======== Records ========

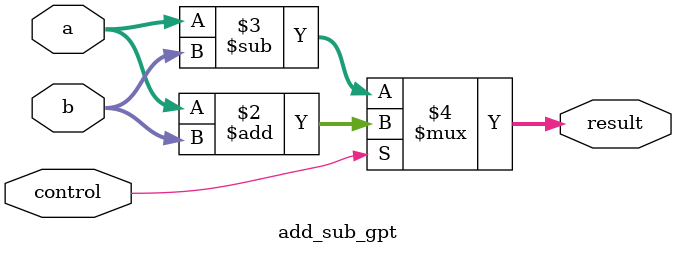
<source format=v>
module add_sub_gpt (
    input [15:0] a, b,    
    input control,        
    output reg [15:0] result 
);

    always @(*) begin
        result = (control) ? (a + b) : (a - b); 
    end

endmodule
</source>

========

» Task to carry out
Write out the records shown above exactly, but do not include any images.

» Worked solution
<source format=v>
module add_sub_gpt (
    input [15:0] a, b,    
    input control,        
    output reg [15:0] result 
);

    always @(*) begin
        result = (control) ? (a + b) : (a - b); 
    end

endmodule
</source>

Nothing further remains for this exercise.